Scientific classification
- Kingdom: Animalia
- Phylum: Chordata
- Order: Squamata
- Suborder: Anguimorpha
- Family: Anguidae
- Genus: Abronia
- Species: A. smithi
- Binomial name: Abronia smithi Campbell & Frost, 1993

= Abronia smithi =

- Genus: Abronia (lizard)
- Species: smithi
- Authority: Campbell & Frost, 1993
- Conservation status: LC

Species of lizard

Abronia smithi is a species of lizard in the family Anguidae. Known by the common name Smith's arboreal alligator lizard, the species is endemic to the state of Chiapas in Mexico.

==Taxonomy and etymology==
A. smithi was described in 1993 by Jonathan A. Campbell and Darrel Frost, and named after the American herpetologist Hobart Muir Smith.

==Habitat and geographic range==
A. smithi is an arboreal species which lives in the canopies of large trees in the cloud forests of the Sierra Madre de Chiapas.
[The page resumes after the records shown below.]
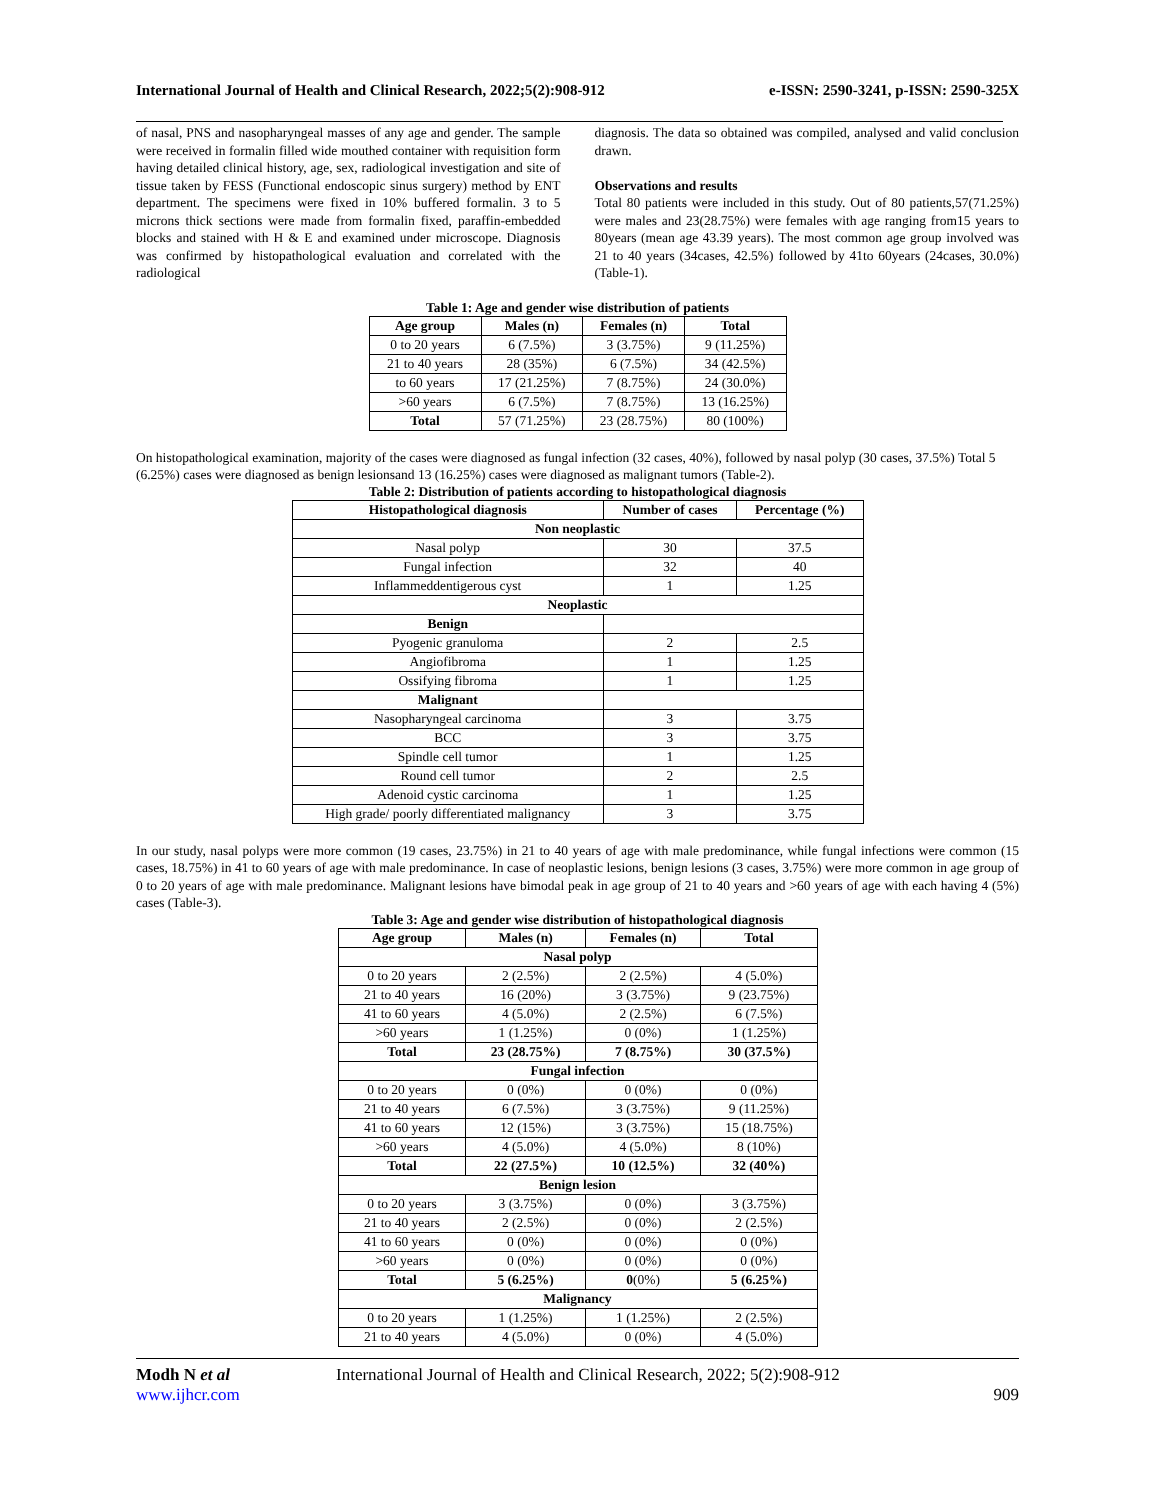International Journal of Health and Clinical Research, 2022;5(2):908-912 e-ISSN: 2590-3241, p-ISSN: 2590-325X
of nasal, PNS and nasopharyngeal masses of any age and gender. The sample were received in formalin filled wide mouthed container with requisition form having detailed clinical history, age, sex, radiological investigation and site of tissue taken by FESS (Functional endoscopic sinus surgery) method by ENT department. The specimens were fixed in 10% buffered formalin. 3 to 5 microns thick sections were made from formalin fixed, paraffin-embedded blocks and stained with H & E and examined under microscope. Diagnosis was confirmed by histopathological evaluation and correlated with the radiological
diagnosis. The data so obtained was compiled, analysed and valid conclusion drawn.
Observations and results
Total 80 patients were included in this study. Out of 80 patients,57(71.25%) were males and 23(28.75%) were females with age ranging from15 years to 80years (mean age 43.39 years). The most common age group involved was 21 to 40 years (34cases, 42.5%) followed by 41to 60years (24cases, 30.0%) (Table-1).
Table 1: Age and gender wise distribution of patients
| Age group | Males (n) | Females (n) | Total |
| --- | --- | --- | --- |
| 0 to 20 years | 6 (7.5%) | 3 (3.75%) | 9 (11.25%) |
| 21 to 40 years | 28 (35%) | 6 (7.5%) | 34 (42.5%) |
| to 60 years | 17 (21.25%) | 7 (8.75%) | 24 (30.0%) |
| >60 years | 6 (7.5%) | 7 (8.75%) | 13 (16.25%) |
| Total | 57 (71.25%) | 23 (28.75%) | 80 (100%) |
On histopathological examination, majority of the cases were diagnosed as fungal infection (32 cases, 40%), followed by nasal polyp (30 cases, 37.5%) Total 5 (6.25%) cases were diagnosed as benign lesionsand 13 (16.25%) cases were diagnosed as malignant tumors (Table-2).
Table 2: Distribution of patients according to histopathological diagnosis
| Histopathological diagnosis | Number of cases | Percentage (%) |
| --- | --- | --- |
| Non neoplastic | | |
| Nasal polyp | 30 | 37.5 |
| Fungal infection | 32 | 40 |
| Inflammeddentigerous cyst | 1 | 1.25 |
| Neoplastic | | |
| Benign | | |
| Pyogenic granuloma | 2 | 2.5 |
| Angiofibroma | 1 | 1.25 |
| Ossifying fibroma | 1 | 1.25 |
| Malignant | | |
| Nasopharyngeal carcinoma | 3 | 3.75 |
| BCC | 3 | 3.75 |
| Spindle cell tumor | 1 | 1.25 |
| Round cell tumor | 2 | 2.5 |
| Adenoid cystic carcinoma | 1 | 1.25 |
| High grade/ poorly differentiated malignancy | 3 | 3.75 |
In our study, nasal polyps were more common (19 cases, 23.75%) in 21 to 40 years of age with male predominance, while fungal infections were common (15 cases, 18.75%) in 41 to 60 years of age with male predominance. In case of neoplastic lesions, benign lesions (3 cases, 3.75%) were more common in age group of 0 to 20 years of age with male predominance. Malignant lesions have bimodal peak in age group of 21 to 40 years and >60 years of age with each having 4 (5%) cases (Table-3).
Table 3: Age and gender wise distribution of histopathological diagnosis
| Age group | Males (n) | Females (n) | Total |
| --- | --- | --- | --- |
| Nasal polyp | | | |
| 0 to 20 years | 2 (2.5%) | 2 (2.5%) | 4 (5.0%) |
| 21 to 40 years | 16 (20%) | 3 (3.75%) | 9 (23.75%) |
| 41 to 60 years | 4 (5.0%) | 2 (2.5%) | 6 (7.5%) |
| >60 years | 1 (1.25%) | 0 (0%) | 1 (1.25%) |
| Total | 23 (28.75%) | 7 (8.75%) | 30 (37.5%) |
| Fungal infection | | | |
| 0 to 20 years | 0 (0%) | 0 (0%) | 0 (0%) |
| 21 to 40 years | 6 (7.5%) | 3 (3.75%) | 9 (11.25%) |
| 41 to 60 years | 12 (15%) | 3 (3.75%) | 15 (18.75%) |
| >60 years | 4 (5.0%) | 4 (5.0%) | 8 (10%) |
| Total | 22 (27.5%) | 10 (12.5%) | 32 (40%) |
| Benign lesion | | | |
| 0 to 20 years | 3 (3.75%) | 0 (0%) | 3 (3.75%) |
| 21 to 40 years | 2 (2.5%) | 0 (0%) | 2 (2.5%) |
| 41 to 60 years | 0 (0%) | 0 (0%) | 0 (0%) |
| >60 years | 0 (0%) | 0 (0%) | 0 (0%) |
| Total | 5 (6.25%) | 0 (0%) | 5 (6.25%) |
| Malignancy | | | |
| 0 to 20 years | 1 (1.25%) | 1 (1.25%) | 2 (2.5%) |
| 21 to 40 years | 4 (5.0%) | 0 (0%) | 4 (5.0%) |
Modh N et al International Journal of Health and Clinical Research, 2022; 5(2):908-912
www.ijhcr.com 909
Its elevational range is 1800–2800 m above sea level.

==Reproduction==
A. smithi is viviparous.

==Conservation status==
A. smithi is only known to exist in a few localities in Chiapas. It is uncommon and may be threatened by deforestation, but it occurs in protected habitat, including the El Triunfo Biosphere Reserve.